A satisfactory therapeutic dose was challenging to achieve due to the patient's multiple pathologies. The presence of severe obesity with insulin resistance, long QT syndrome, NAFLD, and hereditary AT deficiency caused a delay in the exogenous estrogen therapy replacement and its gradual increase. The change in therapy slightly improved the patient's pubertal development even if the therapy of choice in these cases remains the estrogen transdermal patch. This is likely due to the sub-optimal dose obtained with the transdermal estradiol patch therapy. Furthermore, the use of oral estradiol valerate at those dosages leads to higher plasmatic estradiol concentrations. However, the patient is continuing follow-up for her multiple gynecological and non-gynecological pathologies.
Conclusions
We report an interesting case of hypothalamic amenorrhea, panhypopituitarism, and multiple pathologies following the surgical removal of a craniopharyngioma at the age of nine. This case was challenging as the patient's multiple pathologies did not allow for a sufficient estrogen supply. In this case, estrogen therapy is essential for the patient's skeletal health and future fertility.
Acknowledgements: None
Conflicts of interest: The authors certify that there are no conflicts of interest with any financial organization regarding the material discussed in the manuscript.

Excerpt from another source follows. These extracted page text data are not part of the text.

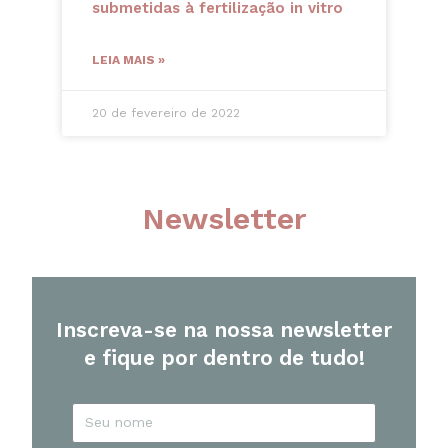
submetidas à fertilização in vitro
LEIA MAIS »
20 de fevereiro de 2022
Newsletter
Inscreva-se na nossa newsletter
e fique por dentro de tudo!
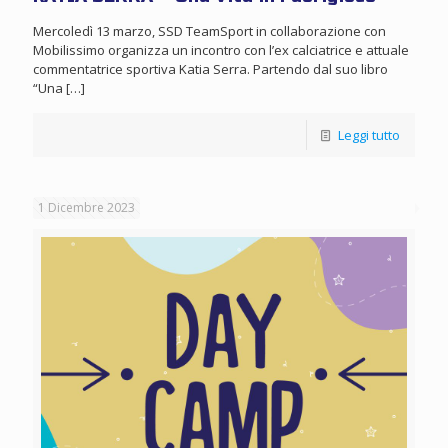
Mercoledì 13 marzo, SSD TeamSport in collaborazione con
Mobilissimo organizza un incontro con l’ex calciatrice e attuale
commentatrice sportiva Katia Serra. Partendo dal suo libro
“Una
[…]
Leggi tutto
1 Dicembre 2023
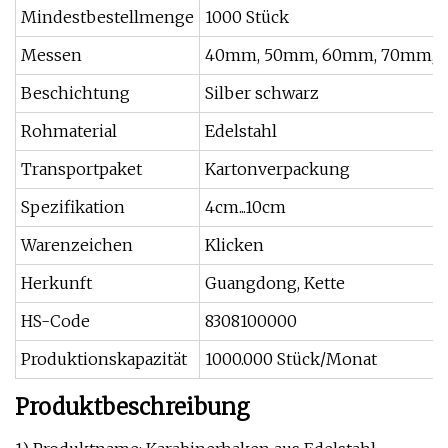
Mindestbestellmenge
1000 Stück
Messen
40mm, 50mm, 60mm, 70mm, 
Beschichtung
Silber schwarz
Rohmaterial
Edelstahl
Transportpaket
Kartonverpackung
Spezifikation
4cm...10cm
Warenzeichen
Klicken
Herkunft
Guangdong, Kette
HS-Code
8308100000
Produktionskapazität
1000.000 Stück/Monat
Produktbeschreibung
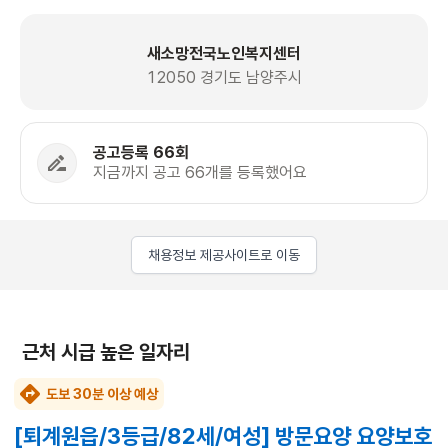
새소망전국노인복지센터
12050 경기도 남양주시
공고등록 66회
지금까지 공고 66개를 등록했어요
채용정보 제공사이트로 이동
근처 시급 높은 일자리
도보 30분 이상 예상
[퇴계원읍/3등급/82세/여성] 방문요양 요양보호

Funding: The authors report no involvement by the sponsor in the presentation of this case.
Authors’ contributions: Author AT, VC, and FF have given substantial contributions to the conception and the design of the manuscript. Author AT and FF to acquisition of the data. All authors have participated to drafting the manuscript. Author LD revised it critically and finally all authors read and approved the final version of the manuscript.
Ethical approval: This case report involving human participants was compliant with the ethical standards of the institutional and national research committee and the 1964 Declaration of Helsinki and its subsequent amendments or comparable ethical standards. The case report was approved by the Institutional Review Board of DAME (Department of Medicine of the University of Udine).